Kingstone Companies, Inc.
- Company type: Public
- Traded as: Nasdaq: KINS Russell 2000 Index component
- Industry: Property & Casualty Insurance
- Founded: 1886; 140 years ago
- Headquarters: Hewlett, New York, United States
- Key people: Barry Goldstein (CEO)
- Number of employees: 101
- Website: kingstonecompanies.com

= Kingstone Companies =

Kingstone Companies, Inc., headquartered in Kingston, New York, provides property and casualty insurance products through its subsidiary, Kingstone Insurance Company. It places contracts with the third-party licensed premium finance company through its subsidiary Payments, Inc., a NYS licensed Insurance Premium Finance Company. Kingstone Insurance Company was ranked #1 of the 81 insurers rated by the Professional Insurance Agents Association in its 2010 Company Performance Survey. The company sells insurance products include personal lines of insurance products, general liability policies commercial automobile policies and so on through independent retail and wholesale agents and brokers.

==History==
In 1886, the company was founded in Kingston, New York.

==Operation==
In December 2013, the company announced that it has commenced an underwritten public offering of 2,500,000 shares of its common stock to promote the insurance subsidiary, Kingstone Insurance Company.

In October 2020, Kingstone Companies, Inc. has reported its pre-tax disaster damages of net reinsurance between $8.5 million and $9 million for the third quarter of 2020.

== Woolgar v.

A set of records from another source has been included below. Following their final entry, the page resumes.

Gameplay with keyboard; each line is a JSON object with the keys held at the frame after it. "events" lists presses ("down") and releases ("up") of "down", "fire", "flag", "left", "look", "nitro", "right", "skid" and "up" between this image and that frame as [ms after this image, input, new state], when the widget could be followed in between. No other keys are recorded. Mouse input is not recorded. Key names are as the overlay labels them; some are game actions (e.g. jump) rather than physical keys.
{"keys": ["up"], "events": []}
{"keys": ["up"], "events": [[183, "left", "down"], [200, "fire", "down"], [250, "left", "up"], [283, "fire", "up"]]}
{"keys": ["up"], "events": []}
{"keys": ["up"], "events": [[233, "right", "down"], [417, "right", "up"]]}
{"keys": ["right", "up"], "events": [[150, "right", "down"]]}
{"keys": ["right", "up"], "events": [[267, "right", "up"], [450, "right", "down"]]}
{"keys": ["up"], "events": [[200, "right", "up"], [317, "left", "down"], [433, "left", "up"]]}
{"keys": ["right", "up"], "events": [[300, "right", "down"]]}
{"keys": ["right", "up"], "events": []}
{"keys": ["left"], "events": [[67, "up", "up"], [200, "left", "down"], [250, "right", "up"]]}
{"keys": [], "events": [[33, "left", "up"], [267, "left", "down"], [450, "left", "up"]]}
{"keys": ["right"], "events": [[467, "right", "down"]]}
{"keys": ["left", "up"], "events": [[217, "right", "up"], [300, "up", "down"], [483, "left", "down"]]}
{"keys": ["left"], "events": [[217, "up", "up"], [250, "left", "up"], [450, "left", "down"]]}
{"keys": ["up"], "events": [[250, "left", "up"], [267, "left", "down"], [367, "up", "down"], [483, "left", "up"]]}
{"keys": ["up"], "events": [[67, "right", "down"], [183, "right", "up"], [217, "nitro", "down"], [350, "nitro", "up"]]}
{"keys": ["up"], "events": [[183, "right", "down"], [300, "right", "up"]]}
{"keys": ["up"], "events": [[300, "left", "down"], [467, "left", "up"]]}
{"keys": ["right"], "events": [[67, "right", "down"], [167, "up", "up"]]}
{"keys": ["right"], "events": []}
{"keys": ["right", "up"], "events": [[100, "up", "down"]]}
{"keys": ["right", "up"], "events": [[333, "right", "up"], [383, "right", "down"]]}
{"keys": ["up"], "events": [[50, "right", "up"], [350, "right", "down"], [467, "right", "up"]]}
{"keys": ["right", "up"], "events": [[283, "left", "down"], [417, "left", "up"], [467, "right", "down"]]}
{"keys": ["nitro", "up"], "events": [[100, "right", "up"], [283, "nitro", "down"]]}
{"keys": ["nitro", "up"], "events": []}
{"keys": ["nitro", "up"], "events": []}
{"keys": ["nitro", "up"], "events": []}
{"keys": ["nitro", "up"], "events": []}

Kingstone Companies et al. ==
On 11 August 2020, Kingstone Companies, Inc. has confirmed that the U.S. District Court for the Southern District of New York today denied the defendant's request to withdraw the amended lawsuit in the putative shareholder class action litigation initially brought in 2019 against the corporation and several existing and former officers and directors.